Ik wil mijn hoofd schudde, maar ik kan me niet meer bewegen. Nee, het gaat niet. Mijn hoofd zit overvol en ik kan niet meer goed nadenken. Toch kan ik niets zeggen. Ik sta als verlamd in zijn armen. Het is niet dat ik hier niet wil staan, maar ik weet ook niet of ik er wel wil staan. Ik had mezelf beloofd nooit meer zo van iemand te houden. Dit gaat uiteindelijk toch fout. Ik ga uiteindelijk hem pijn doen en hij mij. Zo gaat het altijd.

'Hey,' zegt hij. Hij pakt mijn schouders vast en duwt me een stukje naar achteren zodat ik hem goed kan zien. 'Je bent geweldig, dat weet je toch?'

Ik maak mezelf los uit zijn greep en schud mijn hoofd.

'Nee,' zeg ik zachtjes. 'Nee, dat weet ik niet en dat is meteen ook het probleem. Ik snap het niet. Ik snap niet waarom jij al die moeite doet voor mij. Dat snap ik al niet sinds het moment bij de kluisjes. Ik ben niet bijzonder, ik ben alleen maar lastig. Ik heb een grote rugzak op mijn rug zitten die ik alleen moet dragen. Jij bent zo lief dat je hem van mij af wil nemen, of in ieder geval een stuk, maar ik weet niet zeker of dat kan. De rugzak lijkt wel aan mijn lijf vast te zitten en als je hem er vanaf trekt, dan trek je mijn huid mee. Ik weet niet of ik dit wel kan Tom. Hoe graag ik het ook wil, hoe leuk ik het ook met jou heb, ik weet niet hoe lang ik dit nog kan doen. Niet zolang ik niet zie waarom je mij kiest.'

Ik zie dat Tom me aanstaart en heel even denk ik dat hij me laat gaan. Dat hij me laat gaan en laat zitten. Pijn schiet door mijn hart heen. Dat is ook niet wat ik wil.

Gelukkig doet hij dat niet. Voorzichtig draait hij me om en dwingt mij om in de spiegel te kijken.

'Zie je dat?' Vraagt hij terwijl hij mijn handen pakt. 'Zie je dat meisje in de spiegel?'

Ik begin te huilen en wil wegkijken. Tom laat dat niet toe en houd met een hand mijn hoofd strak richting de spiegel. Ik wil mijn ogen sluiten, maar kan dat niet. Ik kan helemaal niets meer doen. Tegenover mij staat iemand te huilen. Ik ben het. Mijn haren springen alle kanten op en onder mijn ogen zitten grote wallen. Vannacht was de eerste keer dat ik fijn geslapen had, maar dat was door vanmiddag allemaal weer weg. Ik zie er mager en zwak uit. Ik zie er verschrikkelijk uit.

'Ja,' huil ik. 'Ik zie het.'

'Weet je wie dat is?'

Natuurlijk weet ik dat, maar om een of andere reden schudde ik toch met mijn hoofd.

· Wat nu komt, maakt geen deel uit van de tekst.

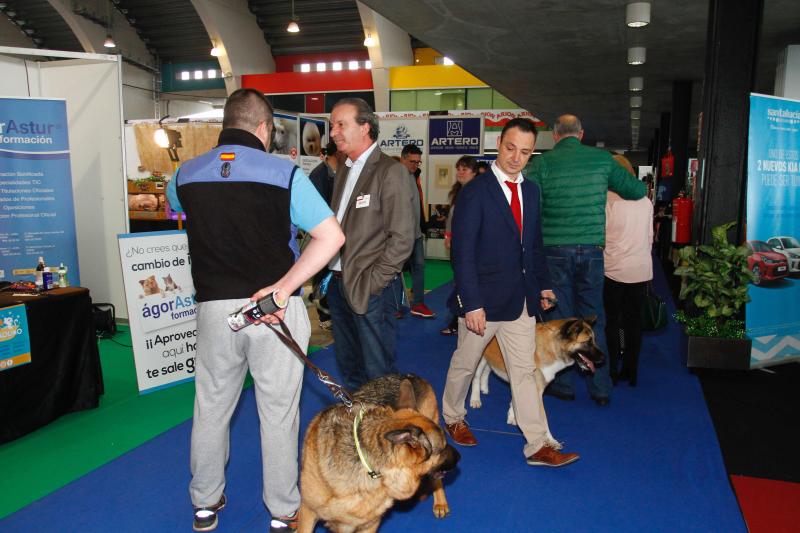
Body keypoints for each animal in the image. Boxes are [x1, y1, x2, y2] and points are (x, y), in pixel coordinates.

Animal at [298, 374, 462, 532]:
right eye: (443, 449)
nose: (460, 457)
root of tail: (412, 376)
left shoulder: (369, 525)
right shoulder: (307, 513)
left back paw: (440, 503)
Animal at [468, 320, 600, 444]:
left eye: (594, 340)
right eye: (588, 342)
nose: (603, 358)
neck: (551, 347)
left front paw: (512, 416)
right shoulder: (535, 391)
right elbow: (543, 420)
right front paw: (550, 440)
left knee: (487, 370)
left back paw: (484, 388)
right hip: (479, 356)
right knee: (476, 377)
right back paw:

'Dat ben jij,' zijn mond komt naar mijn oor en raakt heel even mijn huid aan. Overal op mijn lichaam ontstaat kippenvel. Het liefste zou ik me nu willen omdraaien en me tegen hem aandrukken, maar dat doe ik niet.

'Dit is wie jij bent en dit is ook wat jou jou maakt. Ik denk dat iedereen een rugzak heeft. Ik denk dat iedereen wel wat meegemaakt heeft. De ene is alleen voller dan de ander en soms is hij zelfs zo vol dat je achterover valt en niet meer op kunt staan. Daarom wil ik jou helpen. Ik wil een beetje van jou rugzak in die van mij doen, zodat we samen verder kunnen. Dan is die van mij een beetje zwaarder, maar die van jou ook wat lichter. Zo zorgen we er samen voor dat jij niet achterover valt en we elkaar kwijtraken, want dat lijkt me heel erg. Ik wil je echt absoluut niet kwijtraken.'

Ik schud mijn hoofd. 'Tom,' fluisterde ik. 'Ik ben gek. Ik heb in een gekkenhuis gezeten en ik merk steeds weer dat ik daar nooit had mogen weggaan. Ik ben gek en dat zal nooit veranderen.'

'Nee,' zegt Tom resoluut. 'Je bent niet gek, maar getraumatiseerd. Jij hebt zo'n grote rugzak dat er nu iets moet gebeuren, anders val je om.'

Nu draai ik me wel om en druk ik mezelf tegen hem aan.

'Ik weet het allemaal niet meer.' Huil ik. 'Mijn gevoelens lopen zo erg door elkaar dat ik ze niet meer kan oppikken en voelen. Ik voel zoveel, maar tegelijkertijd ook helemaal niets. Ik kan niet meer denken en wil gewoon rust. Ik wil gewoon even rust in mijn hoofd.' Ik hap naar adem en kijk Tom aan.

'Sluit je ogen,' zegt hij zacht. 'Sluit je ogen en adem diep in en uit.'

Ik doe wat zegt en sluit mijn ogen. Daarna adem ik diep in en uit.

'Zeg me wat je voelt. Het kan alles zijn, meerdere dingen zelfs, niets is fout.'

Ik houd heel even stil, maar vertel hem daarna wat ik voel. 'Angst,' zeg ik langzaam. Even open ik mijn ogen, maar Tom knikt dat ik verder moet gaan.

'Ik voel angst,' zeg ik weer. 'En ik voel me bang.' Ik adem nog een keer diep in en uit en probeer het laatste gevoel ook te vangen. Ik krijg het te pakken, maar wanneer ik het voel gaat er een grote schok door me heen.